Lower unemployment, more recently, hasn’t moved the needle, all that much, for a lot of workers. And with COVID-19, the workforce may be under even more pressure.

In a 2013 issue of a financial industry publication, American Banker, I wrote: “The megabanks’ mega-image crisis — (in the years following the Great Recession) — might have been averted had financial firms paid closer attention to a key fundamental of banking: spurring the development and growth of enterprise… As maudlin as this may sound,” I said, “banks truly can help people in all walks of life accomplish what they set out to do.”

In the article, I was reacting to what was being described, at the time, as exotic financial instruments, fancy investments, in other words, that factored into the recession.

Banks needed to get back to basics, to fundamentals of the business, I was thinking, at the time.
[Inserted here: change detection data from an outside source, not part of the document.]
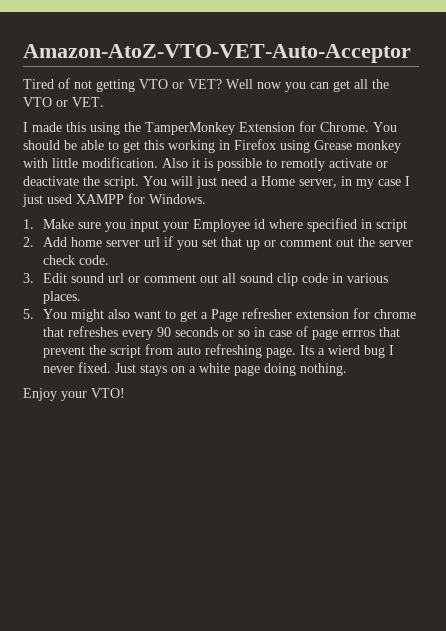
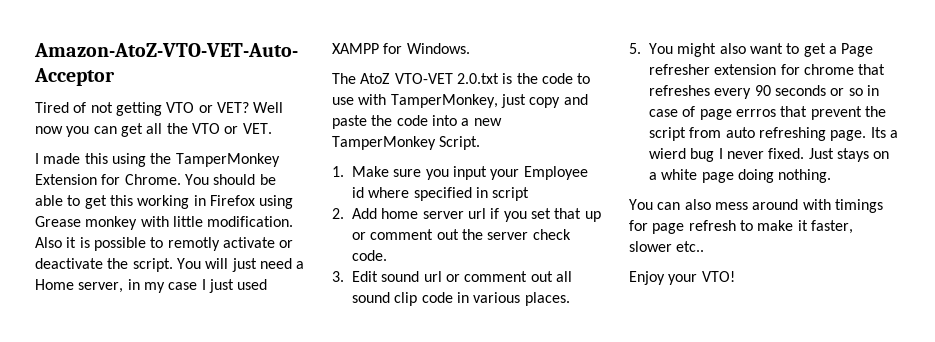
(206, 199) none -> [332,73,591,84] [332,94,588,108] [332,115,502,129] [332,136,481,150] // The AtoZ VTO-VET 2.0.txt is the code to use with TamperMonkey, just copy and paste the code into a new TamperMonkey Script.
(347, 369) none -> [629,199,883,213] [629,220,853,234] [629,241,705,252] // You can also mess around with timings for page refresh to make it faster, slower etc..

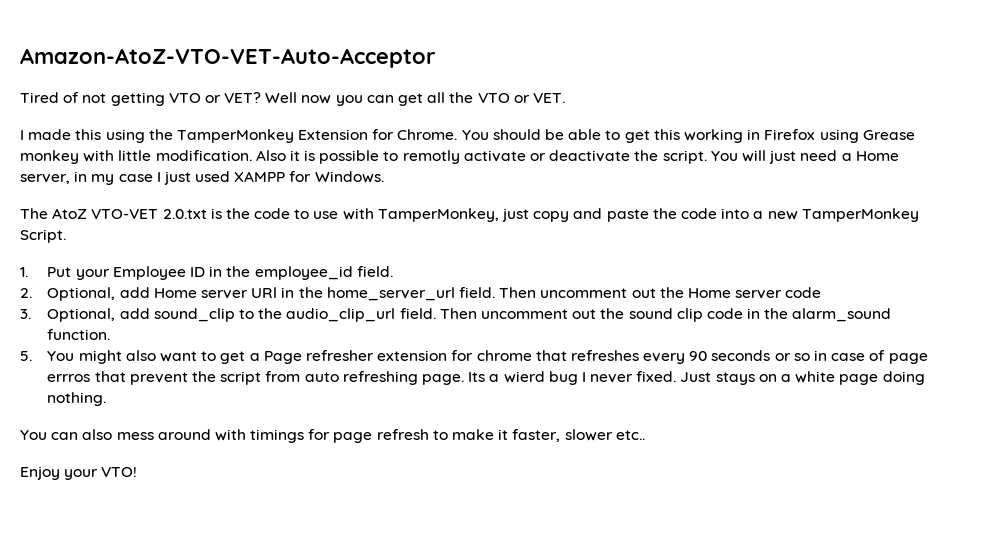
[352,166,588,180] [352,187,530,201] [332,208,601,222] [352,229,571,240] [352,250,387,261] [332,271,572,282] Make sure you input your Employee id where specified in script // 2. Add home server url if you set that up or comment out the server check code. // 3. Edit sound url or comment out all -> [47,266,393,280] [20,287,822,301] [20,308,625,322] Put your Employee ID in the employee_id field. // 2. Optional, add Home server URl in the home_server_url field. Then uncomment out the Home server code // 3. Optional, add sound_clip to the audio_clip_url field. Then uncomment out the
[473,292,570,306] various places. -> [764,308,892,322] [47,329,111,340] the alarm_sound function.

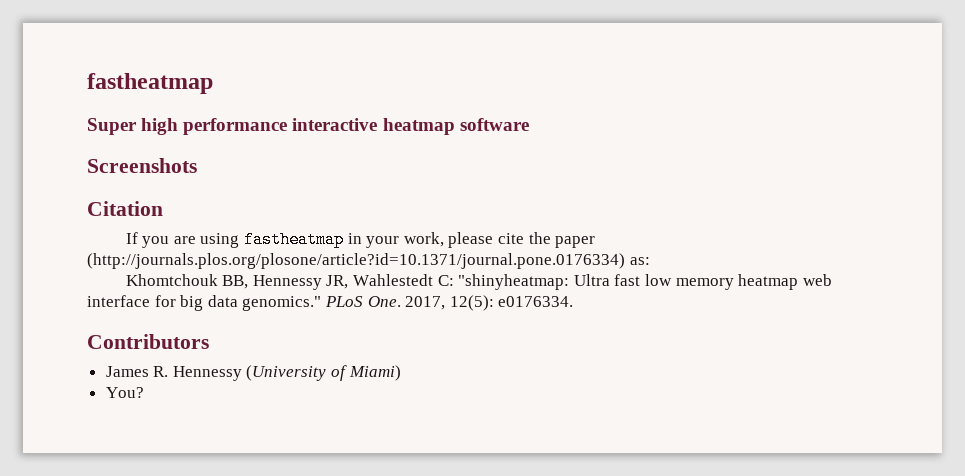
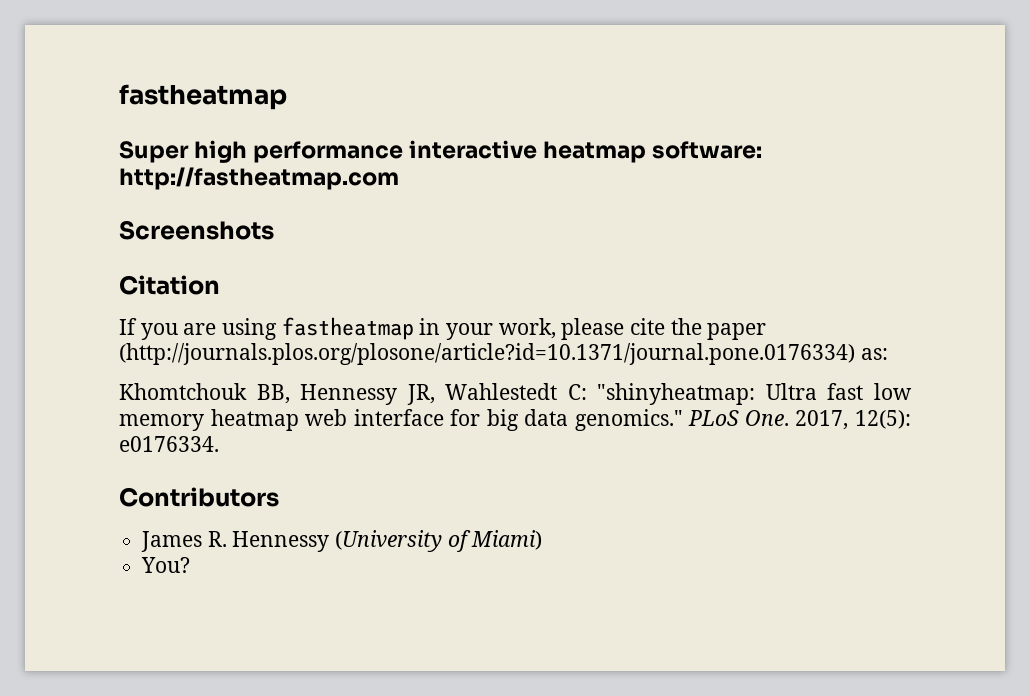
[459,118,529,131] software -> [652,141,763,159] [119,167,399,190] software: http://fastheatmap.com

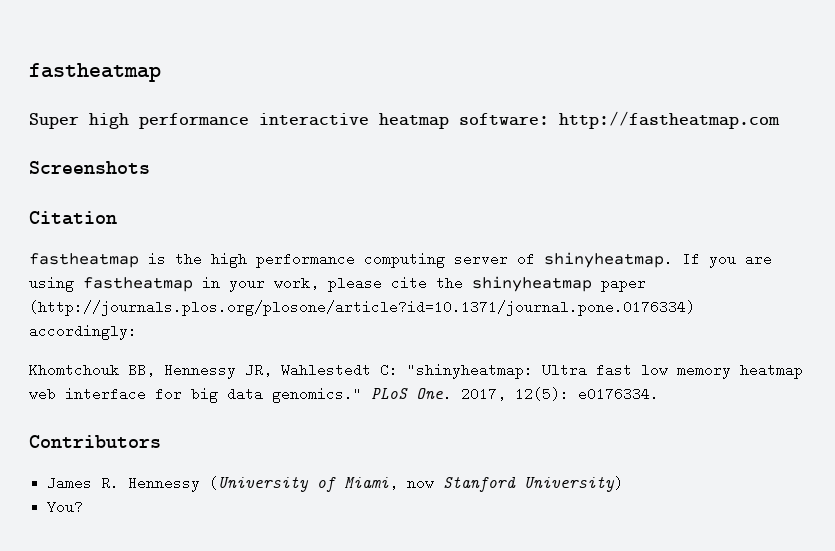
(220, 285) none -> [29,252,673,268] fastheatmap is the high performance computing server of shinyheatmap.
(702, 326) none -> [472,276,592,292] shinyheatmap
[860,348,888,360] as: -> [29,324,137,340] accordingly:
[471,530,543,550] Miami) -> [344,476,624,492] Miami, now Stanford University)

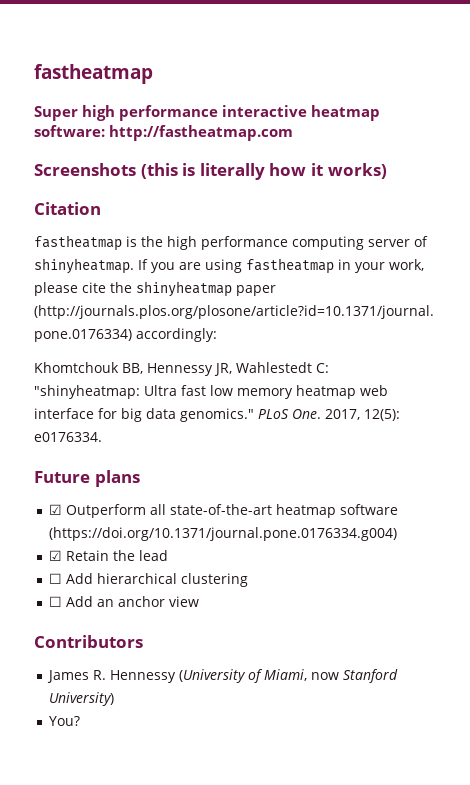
(150, 167) none -> [140,163,387,180] (this is literally how it works)
(659, 394) none -> [34,470,140,487] [48,504,398,518] [48,527,397,541] [48,550,168,561] [48,573,248,587] [48,596,199,607] // Future plans // ☑ Outperform all state-of-the-art heatmap software (https://doi.org/10.1371/journal.pone.0176334.g004) // ☑ Retain the lead // ☐ Add hierarchical clustering // ☐ Add an anchor view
Other businesses, perhaps, needed to do so, as well.

Yah, that probably seemed maudlin, when mindsets were set on warp speed, growth and shareholder value, and — in government — on bickering and polarization. Getting back to basics, to fundamentals, didn’t seem to be on radar screens.

Recently, in the Daily Post, I recalled something I’d written about values, eight years ago, in the Quincy, MA, Patriot Ledger newspaper.

And just the other day, I read an article in Salon, mentioning what Pulitzer winner Chris Hedges, the author of America: The Farewell Tour, said… these “are the good times – compared to what’s coming next.”

And, what was that in Huffington Post, the other day? “An ex-speechwriter for former President George W. Bush… argued that President Donald Trump is sacrificing the lives of many Americans to the coronavirus in a ‘desperate ‘ bid to save himself politically.”

Pretty alarming, all in all! Isn’t it?

ALARM BELLS!! Indeed!

But we can always get back to basics.

Harvey Radin

Harvey Radin is former senior vice president in charge of corporate communications and media relations, Bank of America Western Region. He makes his home in Redwood City, CA.